Le 5 décembre dernier, Saint Sister faisait une halte au Pop Up du Label, en compagnie du songwriter folk Ciaran Lavery. Le duo d’atmosfolk nord-irlandais a déroulé son premier album, l’une des pépites de 2018. On vous raconte. (Photos : Lisa Ritaine)
On l’a déjà écrit dans d’autres live report le concernant : entre Ciaran Lavery et les reprises, c’est une grande histoire d’amour. Le songwriter le prouve à nouveau lorsqu’il ouvre pour Saint Sister en ce 5 décembre au Pop up du Label. Tout seul avec sa guitare, sa voix puissante et pleine de graviers fait honneur à Smile, un morceau dont la musique est signée Charlie Chaplin et entendu à la fin des Temps modernes. Et puis dans un genre bien différent, on s’aperçoit que Bloodbuzz Ohio, chanson phare et post punk de The National supporte très bien une transformation folk. Le prolifique musicien nord-irlandais, de retour au Pop up du label un peu plus d’un an plus tard, parle enfance et famille avec le mélancolique Train et nous subjugue avec un Let bad in chanté à cappella. Il se marre de la tristesse de ses chansons. Un nouvel exemple ? « Love is like a suicide » dit-il dans 13, extraite de Sweet Decay, son nouvel opus sorti en avril dernier. On espère un autre rendez-vous, et très vite, pour en découvrir davantage.
La forme du silence
De son côté, Saint Sister a bien l’intention de faire la fête, à Shape of Silence, son premier album, tout nouveau, tout beau, dans les bacs depuis octobre 2018. Son concert mémorable à l’Olympia Theatre nous avait laissée bouché bée (voir ici). A Dublin, le duo était accompagné par des musiciens, le rappeur Jafaris et la dJ producteur Kormac pour un ébouriffant Causing Trouble : on a droit cette fois à une version plus « légère » et plus « sobre » mais le bonheur pour les oreilles reste identique. L’atmosfolk, mélange de folk sixties, sons électro, harpe et harmonies vocales, de Gemma Doherty et Morgan McIntyre envoûte d’entrée avec Tin Man, chanson d’amour d’après le fameux personnage du Magicien d’Oz. Gemma Doherty frappe sur sa harpe, sample le son produit pour Twin Peaks, hommage évident à l’oeuvre de David Lynch. Les harmonies vocales envoûtent sur Madrid, disponible sur un premier EP eponyme.
Dancing in the dark
Comme leur compatriote Ciaran Lavery, les deux jeunes femmes, se débrouillent pas mal dans l’exercice de la reprise. On a droit à une relecture épurée et tout en mélancolie de Dancing in the dark, de « môssieur » Bruce Springsteen. On donne de la voix dans la salle pour Corpses, qui apparemment est devenu un hit. A l’applaudimètre, Versions of hate recolte pas mal de suffrages. On a un gros faible pour Tir Eile (un autre pays), chanté quasi a cappella (à l’exception de l’harmonium, aux mains de Gemma Doherty). On enchaîne avec Steady et donc Causing Trouble déjà cité, deux singles redoutables et planant à la Daughter, qui laissent parler les sons electro. On retrouve le calme notamment avec The Mater, certainement l’un des titres les plus émouvants et aboutis de l’album.
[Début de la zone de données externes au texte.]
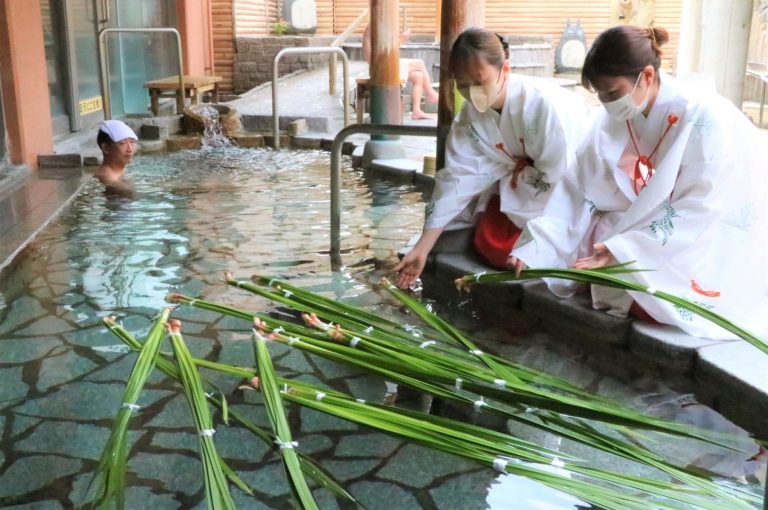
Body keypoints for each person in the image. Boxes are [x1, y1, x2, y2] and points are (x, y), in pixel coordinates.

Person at [507, 25, 768, 339]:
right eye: (600, 95)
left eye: (612, 93)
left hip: (724, 219)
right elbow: (581, 185)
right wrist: (539, 242)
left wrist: (623, 249)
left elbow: (702, 205)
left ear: (646, 75)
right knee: (599, 249)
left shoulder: (704, 117)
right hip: (673, 214)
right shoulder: (622, 112)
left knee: (660, 292)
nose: (606, 103)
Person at [394, 27, 592, 289]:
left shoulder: (543, 106)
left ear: (505, 70)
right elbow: (458, 179)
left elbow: (563, 180)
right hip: (522, 188)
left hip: (571, 192)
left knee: (550, 254)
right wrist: (422, 249)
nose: (471, 92)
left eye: (480, 82)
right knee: (491, 243)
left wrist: (538, 243)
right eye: (462, 85)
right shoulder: (469, 117)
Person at [362, 24, 439, 120]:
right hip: (381, 67)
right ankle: (431, 93)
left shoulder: (376, 26)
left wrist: (400, 39)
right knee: (419, 63)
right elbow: (387, 50)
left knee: (418, 76)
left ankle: (416, 111)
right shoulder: (376, 25)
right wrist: (402, 38)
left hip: (383, 65)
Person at [94, 119, 138, 196]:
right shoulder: (112, 182)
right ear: (105, 148)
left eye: (131, 142)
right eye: (122, 143)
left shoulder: (118, 171)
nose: (130, 149)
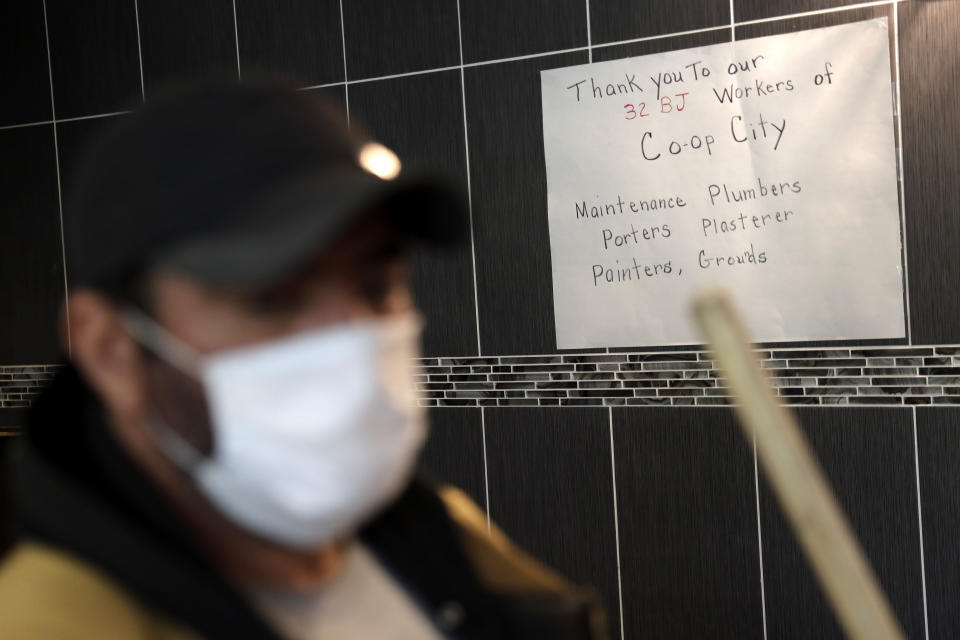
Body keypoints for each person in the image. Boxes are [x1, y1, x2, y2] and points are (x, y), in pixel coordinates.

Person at [0, 82, 608, 639]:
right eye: (273, 299)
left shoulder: (439, 537)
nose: (354, 341)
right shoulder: (51, 623)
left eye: (375, 287)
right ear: (111, 351)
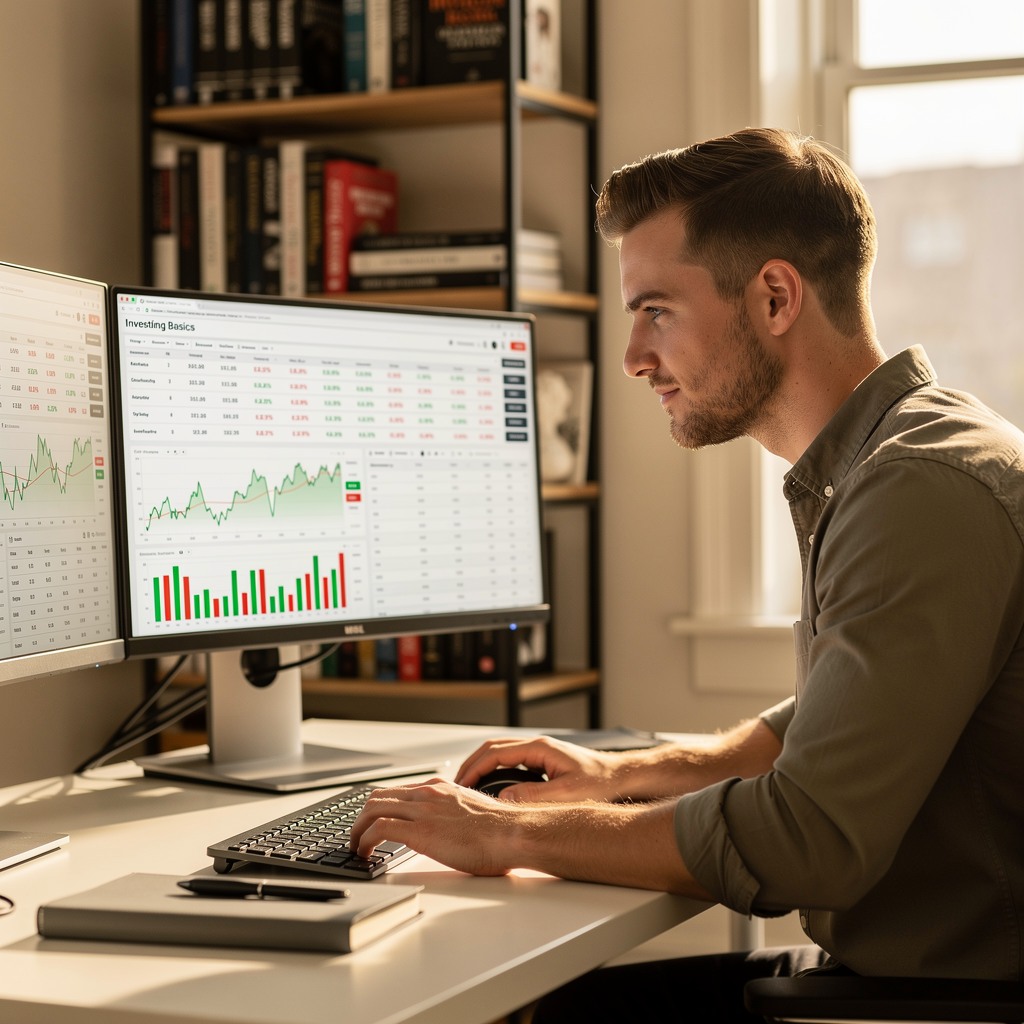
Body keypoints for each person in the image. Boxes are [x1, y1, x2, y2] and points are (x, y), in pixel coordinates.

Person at [350, 127, 1024, 1020]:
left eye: (657, 310)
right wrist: (615, 777)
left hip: (938, 1002)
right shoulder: (906, 450)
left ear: (775, 296)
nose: (633, 356)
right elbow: (827, 727)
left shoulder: (915, 490)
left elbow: (806, 839)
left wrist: (505, 830)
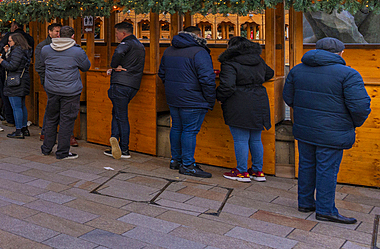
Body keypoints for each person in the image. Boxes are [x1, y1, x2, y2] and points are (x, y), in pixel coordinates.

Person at [284, 37, 371, 224]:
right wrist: (352, 123)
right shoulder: (348, 74)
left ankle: (305, 203)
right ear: (341, 53)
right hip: (333, 131)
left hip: (305, 128)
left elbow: (288, 98)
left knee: (306, 165)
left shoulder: (297, 70)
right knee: (327, 169)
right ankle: (325, 209)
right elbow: (360, 107)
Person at [158, 26, 216, 178]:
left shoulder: (169, 50)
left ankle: (175, 160)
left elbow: (162, 73)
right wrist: (210, 99)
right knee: (189, 131)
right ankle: (188, 164)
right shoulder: (199, 52)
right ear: (198, 35)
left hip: (173, 97)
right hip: (193, 99)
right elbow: (207, 79)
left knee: (177, 127)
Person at [216, 36, 274, 183]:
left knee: (240, 139)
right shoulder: (258, 60)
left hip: (239, 101)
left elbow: (227, 85)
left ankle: (241, 171)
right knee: (255, 138)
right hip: (259, 100)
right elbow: (270, 73)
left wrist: (219, 97)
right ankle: (257, 171)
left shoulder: (229, 63)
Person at [39, 25, 90, 159]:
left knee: (51, 119)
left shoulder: (46, 50)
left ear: (58, 35)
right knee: (66, 121)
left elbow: (44, 63)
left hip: (52, 89)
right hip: (71, 91)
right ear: (72, 36)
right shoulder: (77, 52)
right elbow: (86, 67)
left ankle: (46, 148)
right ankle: (62, 152)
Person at [105, 21, 145, 159]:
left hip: (120, 84)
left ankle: (124, 149)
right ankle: (114, 140)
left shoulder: (125, 44)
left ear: (123, 33)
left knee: (121, 116)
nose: (116, 36)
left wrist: (114, 65)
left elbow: (119, 52)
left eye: (116, 33)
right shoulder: (140, 45)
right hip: (133, 85)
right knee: (117, 113)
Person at [0, 33, 31, 139]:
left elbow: (12, 66)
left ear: (16, 41)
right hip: (23, 80)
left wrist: (1, 61)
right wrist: (7, 53)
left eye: (10, 41)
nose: (8, 43)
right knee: (22, 106)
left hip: (15, 82)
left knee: (16, 107)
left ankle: (18, 131)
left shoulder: (17, 50)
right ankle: (24, 128)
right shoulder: (24, 50)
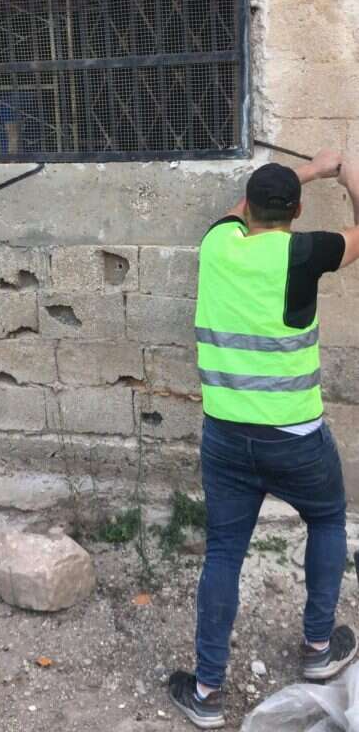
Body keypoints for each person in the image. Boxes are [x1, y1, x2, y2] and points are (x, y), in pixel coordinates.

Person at [169, 149, 359, 729]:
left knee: (224, 553)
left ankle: (206, 693)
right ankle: (318, 652)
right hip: (296, 439)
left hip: (226, 437)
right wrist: (344, 172)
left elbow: (239, 208)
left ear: (247, 208)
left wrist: (302, 169)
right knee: (327, 521)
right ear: (298, 212)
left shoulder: (217, 245)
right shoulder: (304, 252)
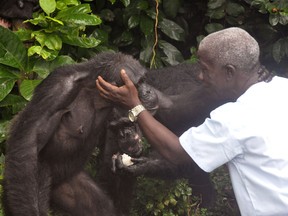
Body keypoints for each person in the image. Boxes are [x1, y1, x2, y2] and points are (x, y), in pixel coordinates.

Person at [96, 27, 288, 215]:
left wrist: (135, 105)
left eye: (205, 69)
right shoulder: (282, 87)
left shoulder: (235, 118)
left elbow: (176, 152)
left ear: (230, 72)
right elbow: (174, 105)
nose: (200, 76)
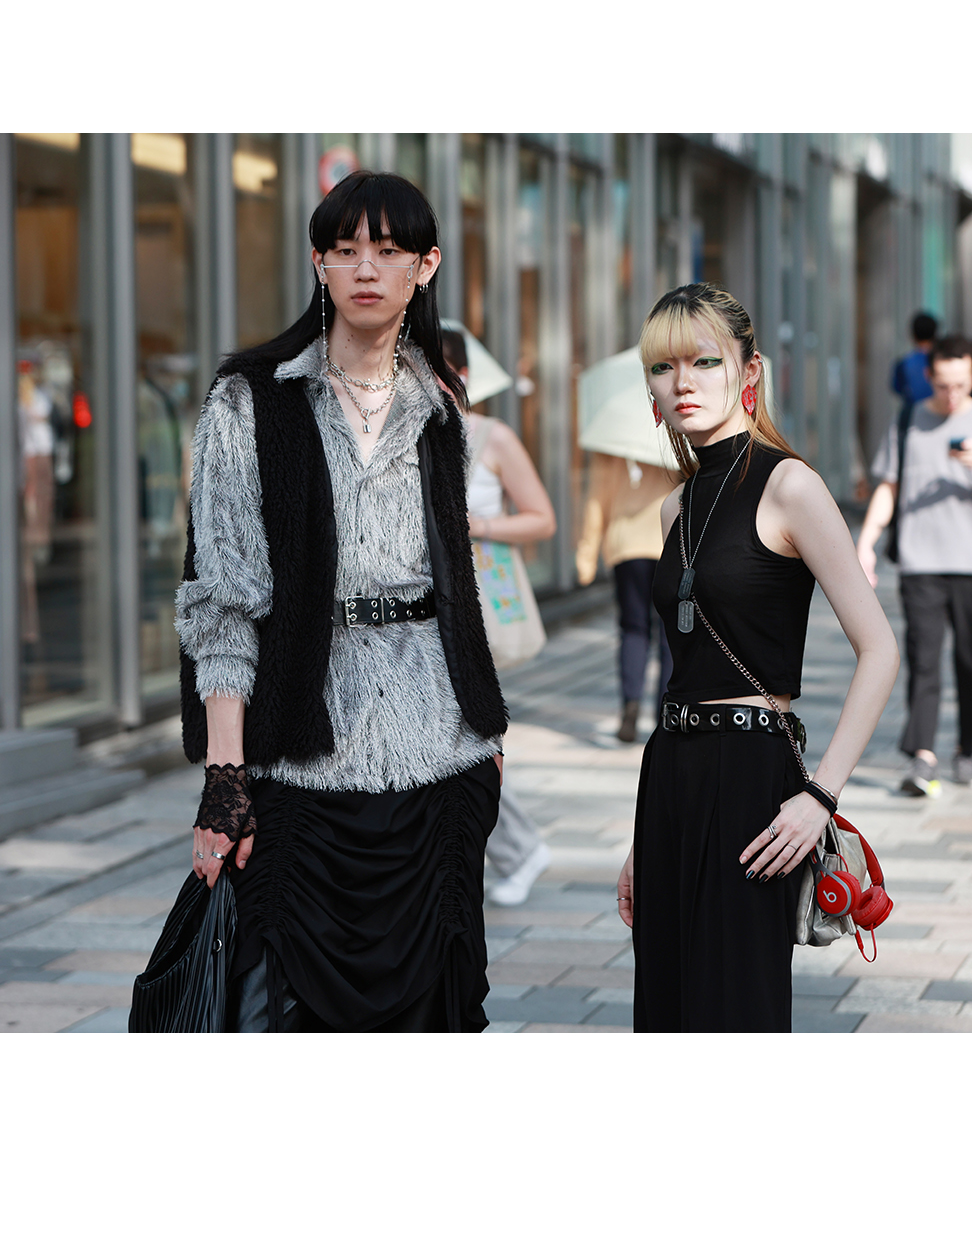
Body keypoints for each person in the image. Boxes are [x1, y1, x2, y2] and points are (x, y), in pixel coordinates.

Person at [174, 170, 508, 1032]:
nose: (366, 267)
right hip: (300, 758)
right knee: (286, 1008)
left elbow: (455, 581)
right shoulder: (250, 400)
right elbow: (222, 602)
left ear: (425, 267)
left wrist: (487, 737)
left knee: (433, 1012)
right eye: (345, 248)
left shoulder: (440, 405)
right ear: (318, 262)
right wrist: (225, 779)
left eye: (389, 250)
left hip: (441, 754)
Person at [616, 284, 898, 1033]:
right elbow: (685, 666)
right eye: (662, 367)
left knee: (735, 1009)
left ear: (749, 371)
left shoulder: (789, 485)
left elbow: (879, 649)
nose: (681, 382)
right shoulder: (676, 506)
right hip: (669, 774)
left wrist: (821, 795)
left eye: (704, 361)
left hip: (750, 778)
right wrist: (644, 839)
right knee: (666, 1012)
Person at [857, 334, 972, 795]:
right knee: (923, 659)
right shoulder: (908, 419)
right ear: (929, 376)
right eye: (943, 384)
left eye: (961, 384)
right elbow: (888, 488)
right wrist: (866, 542)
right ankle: (923, 756)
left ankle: (968, 748)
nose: (951, 394)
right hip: (921, 561)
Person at [441, 327, 556, 906]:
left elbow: (542, 518)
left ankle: (517, 847)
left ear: (463, 376)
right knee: (451, 733)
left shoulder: (492, 437)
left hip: (478, 601)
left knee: (465, 730)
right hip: (423, 607)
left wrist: (478, 526)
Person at [576, 452, 674, 742]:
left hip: (627, 545)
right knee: (670, 634)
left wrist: (586, 555)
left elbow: (597, 500)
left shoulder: (612, 445)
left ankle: (630, 708)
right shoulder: (674, 440)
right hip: (668, 540)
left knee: (633, 628)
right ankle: (665, 715)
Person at [891, 311, 938, 406]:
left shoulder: (904, 363)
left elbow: (897, 388)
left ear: (913, 335)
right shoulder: (942, 361)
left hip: (914, 410)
Et Ciaran revient sur scène
Le duo devient trio quand Lavery vient jouer son Morning Bell, qui figure sur la tracklist de son dernier né. « Do you ever feel like Jesus Christ ? / Cause you’re holding yourself like you’re bound to leave this life/ I feel like a motor car with nowhere to go/ Time is just a cigarette and my life is smoke ». Ok, ce n’est pas d’une gaïté folle mais le mélange assez évident des voix nous réconcilie avec la vie (si, si). On s’offre Castles où là, encore Gemma nous régale de son jeu de harpe et de beats créés en frappant sur son instrument. Un instrument qu’elle laissera parler, en quittant la scène après Morgan. Des faux au-revoir évidemment. En guise de rappel, elles rendent à nouveau hommage à la regrettée Dolores O’Riordan, la chanteuse des Cranberries avec une cover délicate et qui met les poils de Dreams. Dans la salle (pas mal d’Irlandais), on jubile : trésor national… Un statut – on fait les paris – que Saint Sister pourrait bien atteindre un jour prochain.